WHAT TO PRODUCE => Reproduce word for word the stretch of the opinion piece on JD Vance below, starting with "JD Vance Would" and going on through "of Donald Trump.".

EXTRACTED TEXT =>
==================================================

JD Vance Would Like To Put Writer In Prison For Crime Of 'Mean To Trump.' That's Cool Right?
Must have missed the day Yale Law School taught 'law.'
Scumsucking poopyhead JD Vance opened up his copy of the Washington Post a few days ago and saw a long, long opinion piece from noted hippie Robert Kagan warning that the United States is on an arc towards a possible, but not inevitable, dictatorship under the mango-colored taint of Donald Trump.
Vance, being an irredeemable toady who has spent the last two years parting his soft, pillowy lips and fully enveloping Donald Trump’s balls in their warm embrace as part of his desperate quest for a pat on the head or possibly a minor Cabinet post, responded the only way one can respond to a story in a newspaper that lives, like all of us, under the overarching and occasionally frustrating First Amendment right to free speech: He demanded that the Attorney General and the Secretary of State explain to him, personally, why Robert Kagan should not be locked up in the Supermax prison in Colorado for treason.
What an incredible evolution of his thoughts by JD Vance: “How dare Kagan write that Donald Trump’s presidency might be an oppressive dictatorship that uses the vast powers of the federal government to persecute and punish his enemies! I demand that the federal government use its vast powers to persecute and punish Kagan for writing such a calumny!”
Vance was apparently absent the day they taught law at Yale Law School. Probably he was too busy standing in front of a mirror practicing looking like just a wide-eyed Appalachian naif wandering through the alien Ivy League world. Can’t wait for his next bullshit memoir, Unfrozen Caveman Lawyer Goes to New Haven.
Anyway, let us read this horseshit together and laugh, for comedy:
Robert Kagan—an editor at large at The Washington Post—proceeded to the conclusion that a second Trump presidency would justify secession, treason, and (likely) political violence:
[Vance blockquoting Kagan] Resistance [to President Trump and the United States government] could come from the governors of predominantly Democratic states such as California and New York through a form of nullification. States with Democratic governors and statehouses could refuse to recognize the authority of a tyrannical federal government. That is always an option in our federal system.
Vance interprets this Kagan passage as the writer saying, in his paraphrase, that the “prospect of a second Donald Trump presidency is terrible enough to justify open rebellion against the United States, along with the political violence that would inevitably follow.”
This is not what Kagan is saying at all. Read in its entirety, Kagan is clearly throwing out scenarios. He is not saying that ignoring the federal government is a legal option, just that it is one that states have tried and have the means of trying again. Interpreting it any other way requires one to ignore that the sentence after the end of that quote reads “Should Biden win, some Republican states might engage in nullification.” Vance is just hoping no one reads that part.

==================================================

INPUT DATA =>

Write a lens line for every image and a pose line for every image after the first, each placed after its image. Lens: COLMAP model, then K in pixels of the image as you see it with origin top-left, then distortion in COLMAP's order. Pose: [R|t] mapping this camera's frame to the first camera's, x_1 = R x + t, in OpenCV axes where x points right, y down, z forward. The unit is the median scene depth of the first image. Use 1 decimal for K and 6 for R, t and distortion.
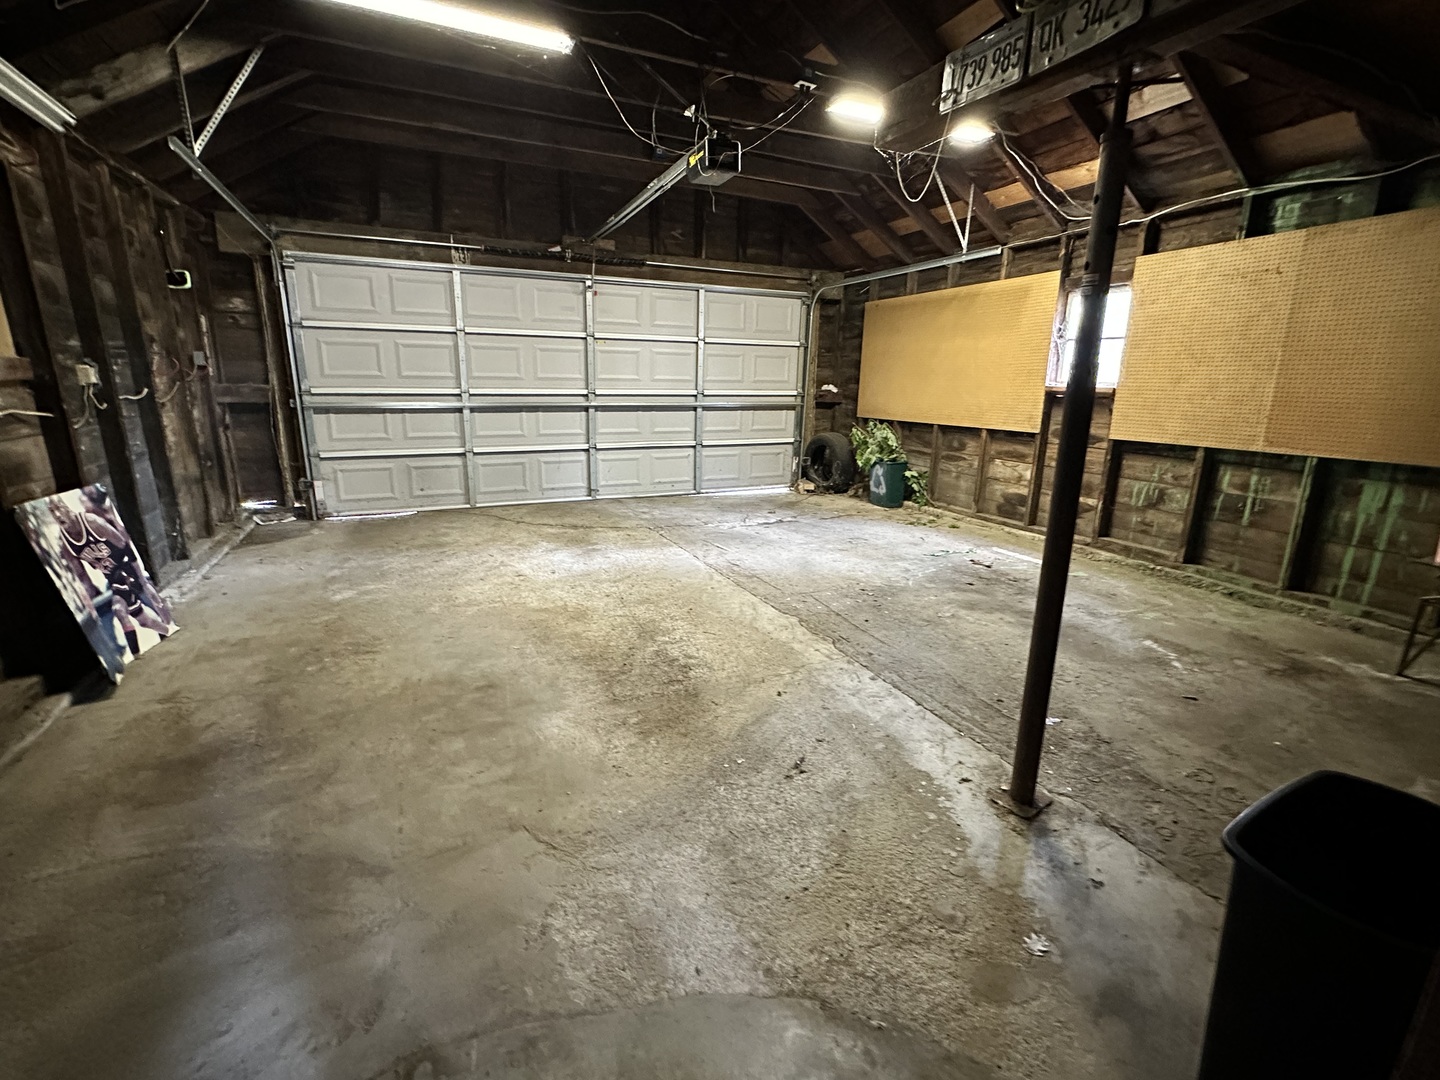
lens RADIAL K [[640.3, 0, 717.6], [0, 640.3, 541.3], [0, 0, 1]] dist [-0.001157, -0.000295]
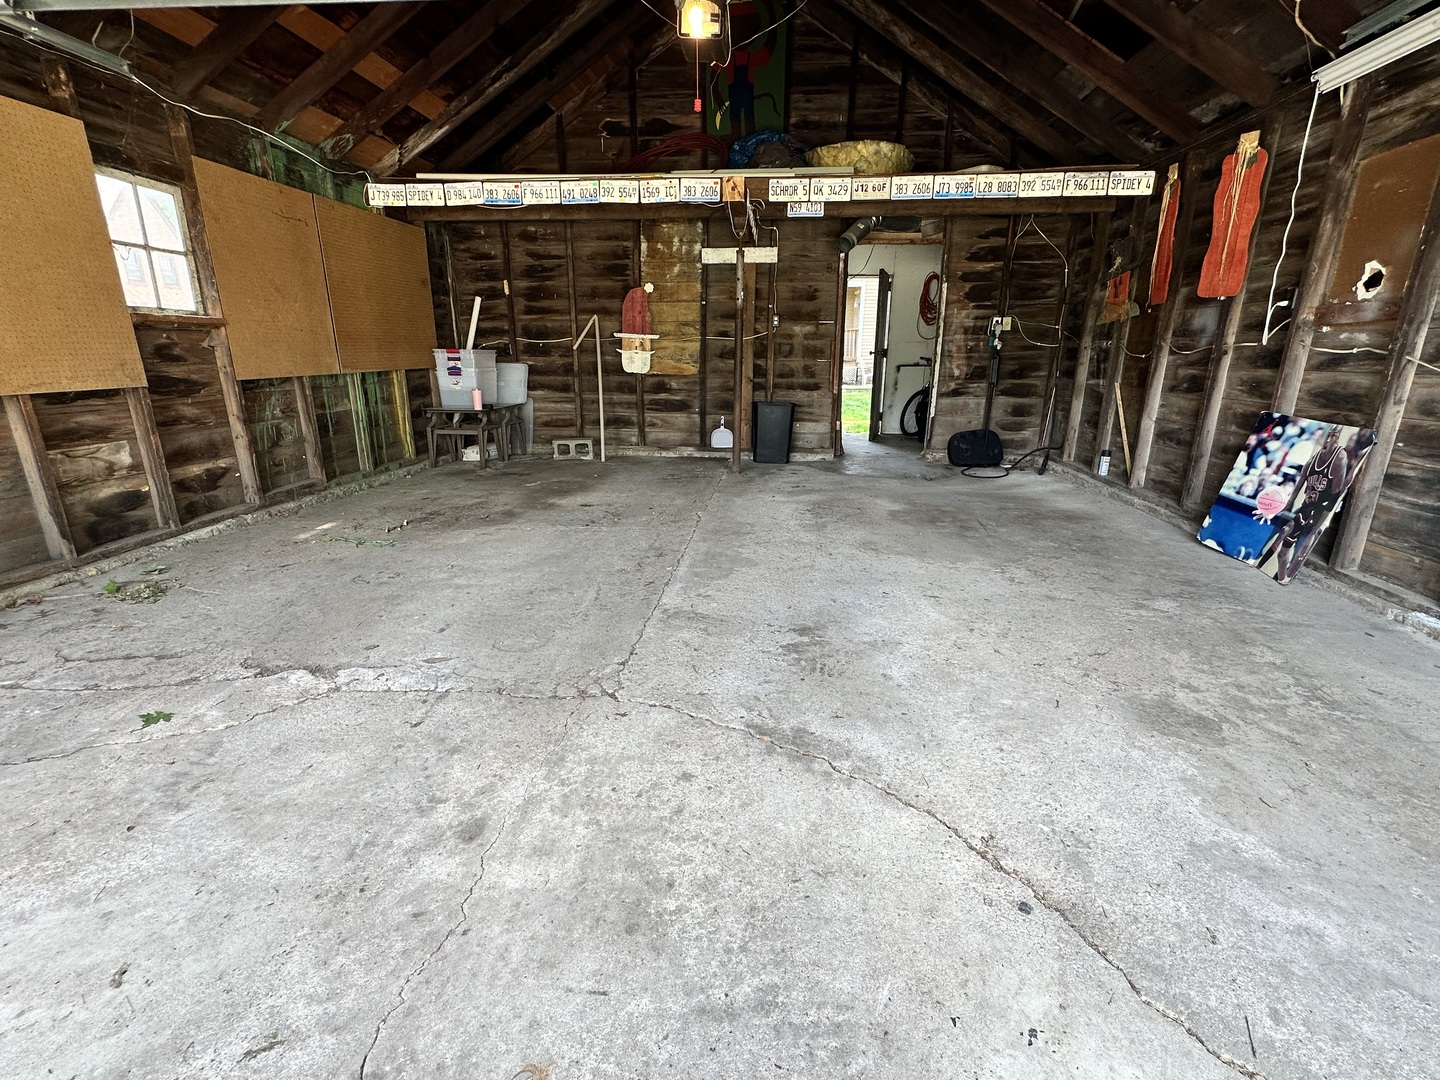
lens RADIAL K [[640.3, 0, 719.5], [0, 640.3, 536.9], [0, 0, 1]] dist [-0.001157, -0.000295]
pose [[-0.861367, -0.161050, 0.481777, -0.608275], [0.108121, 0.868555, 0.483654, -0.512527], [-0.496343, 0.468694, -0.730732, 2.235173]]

==================================================

ANSWER SECTION =>
JD Vance Would Like To Put Writer In Prison For Crime Of 'Mean To Trump.' That's Cool Right?
Must have missed the day Yale Law School taught 'law.'
Scumsucking poopyhead JD Vance opened up his copy of the Washington Post a few days ago and saw a long, long opinion piece from noted hippie Robert Kagan warning that the United States is on an arc towards a possible, but not inevitable, dictatorship under the mango-colored taint of Donald Trump.